Lessons Learned from Implementing Evidence-Based Programs (EBPs) in a Virtual Environment
Date: July 16th, 2020
Join us for a conversation about what has and hasn’t worked with implementing evidence-based programs virtually. Three presenters will share their learnings. Eric Opoku Agyemang will explore what the literature suggest about best practices for virtual mentoring. Blair Brooke-Weiss will summarize recommendations for implementing Guiding Good Choices virtually and lessons from the field. Finally, AnaMaria Diaz Martinez will provide learnings from converting the Stress and Coping Program to an online format. We will also offer opportunities for participants to share their experiences from delivering evidence-based practices in virtual settings.
Eric Opoku Agyemang, is the Leadership Program Director at Puget Sound Sage where he recruits, trains, and resources emerging leaders of color to serve on decision making tables including city and municipal boards and commissions. Prior to joining Sage, Eric served as the co-founder and executive director of the Cheerful Hearts Foundation, a non-profit that uses community-based interventions to address child trafficking in the West African fishing industry. He is currently pursuing his Doctoral degree in Social Welfare at the University of Washington and an intern at the Social Development Research Group (SDRG).

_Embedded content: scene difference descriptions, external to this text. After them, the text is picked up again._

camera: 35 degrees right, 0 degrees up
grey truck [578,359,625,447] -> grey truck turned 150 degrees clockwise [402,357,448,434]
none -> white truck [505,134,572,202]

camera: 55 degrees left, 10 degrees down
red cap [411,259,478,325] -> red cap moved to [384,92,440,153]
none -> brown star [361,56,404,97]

Blair Brooke-Weiss, is a Senior Communities That Care Specialist, at the University of Washington, Center for Communities that Care (CTC) where she leads the Center’s training and coaching core. She is a certified Communities That Care trainer and coach. She has extensive experience providing CTC workshops and proactive technical assistance to community leaders, boards and coalitions.

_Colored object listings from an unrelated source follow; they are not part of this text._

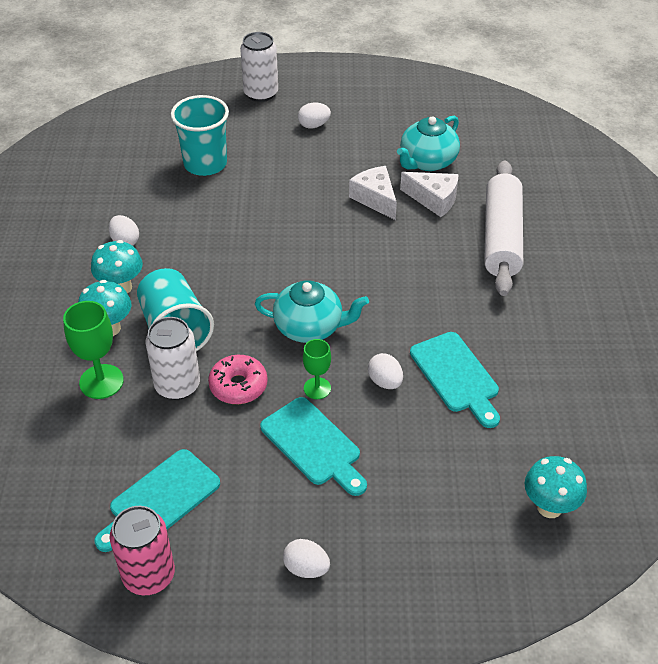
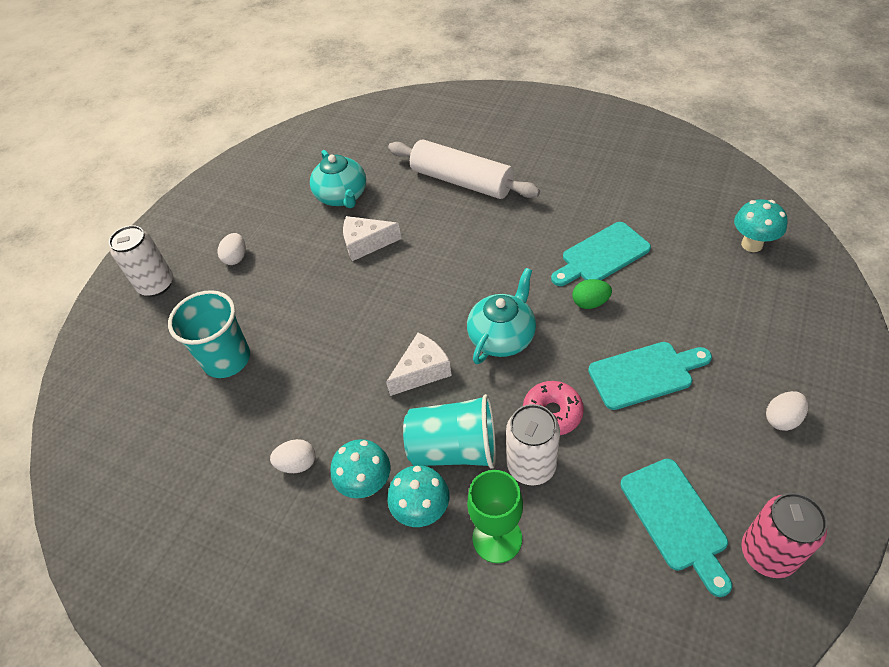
camera: 60 degrees left, 5 degrees up
green goblet [303,339,331,399] -> none
white egg [368,353,403,389] -> green egg [572,279,612,309]
white cheese [400,172,459,217] -> white cheese moved to [386,333,452,396]
turquoise cutting board [410,332,500,428] -> turquoise cutting board turned 150 degrees clockwise [551,222,651,286]

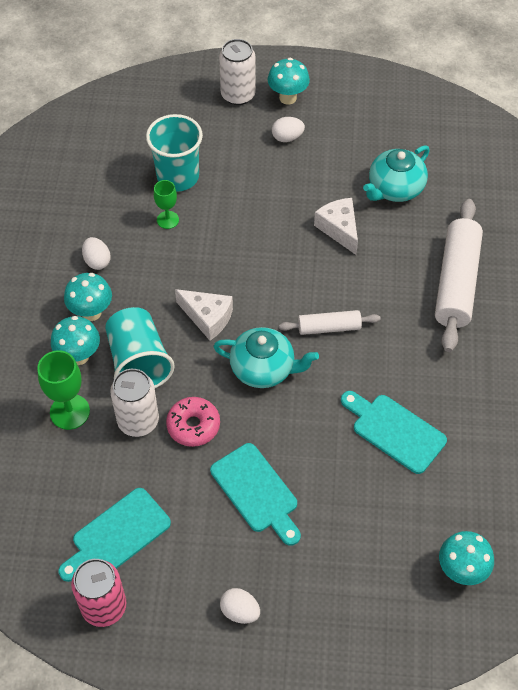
camera: 65 degrees right, 5 degrees up
green egg [572,279,612,309] -> none
none -> green goblet [154,180,179,229]
none -> turquoise mushroom [268,58,310,104]
none -> white rolling pin [279,310,381,335]

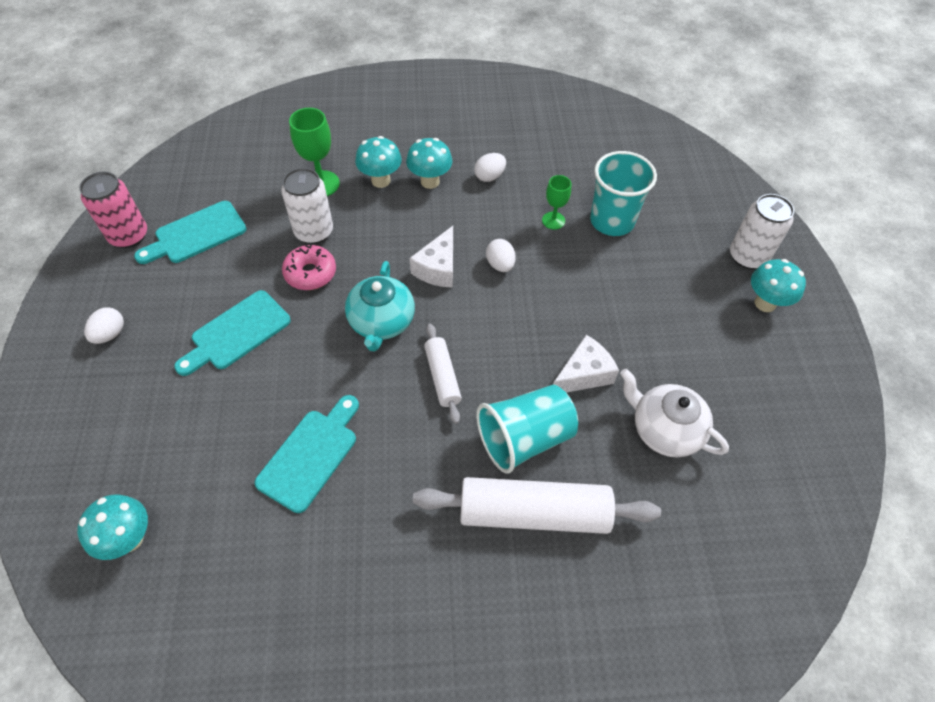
camera: 80 degrees right, 0 degrees up
turquoise cutting board [59,488,171,582] -> turquoise cutting board turned 75 degrees counterclockwise [134,201,247,264]
turquoise cup [105,307,175,388] -> turquoise cup moved to [476,385,578,474]
white egg [272,117,305,142] -> white egg moved to [486,239,516,272]
turquoise teapot [363,145,430,202] -> white teapot [620,368,729,458]

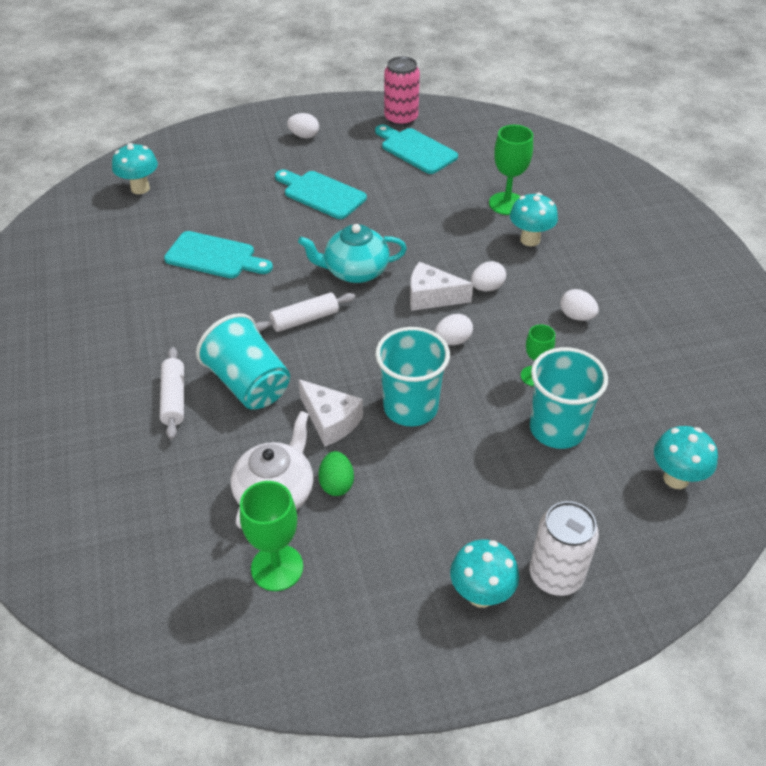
camera: 80 degrees right, 10 degrees down
white can [281,168,333,244] -> none
pink donut [282,244,336,290] -> none
turquoise mushroom [406,138,452,189] -> turquoise mushroom moved to [654,426,718,489]
white rolling pin [413,477,661,534] -> white rolling pin [160,347,184,439], size x0.54
none -> green goblet [240,481,303,591]
none -> green egg [318,451,354,496]
none -> turquoise cup [375,327,450,426]
none -> white egg [471,261,506,291]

AnaMaria Diaz Martinez, is an Associate Professor and Human and Family Development Regional Specialist with Washington State University Extension. Her research focus is with evidence-based programs (EBPs) to address social-ecological factors through a prevention lens. She is a co-investigator on multiple federal research studies focused on cultural adaptations of evidence-based prevention programs. She is an international consultant with the PanAmerican Health Organization (WHO/PAHO) focusing on taking EBPs and addressing cultural adaptations for an international context.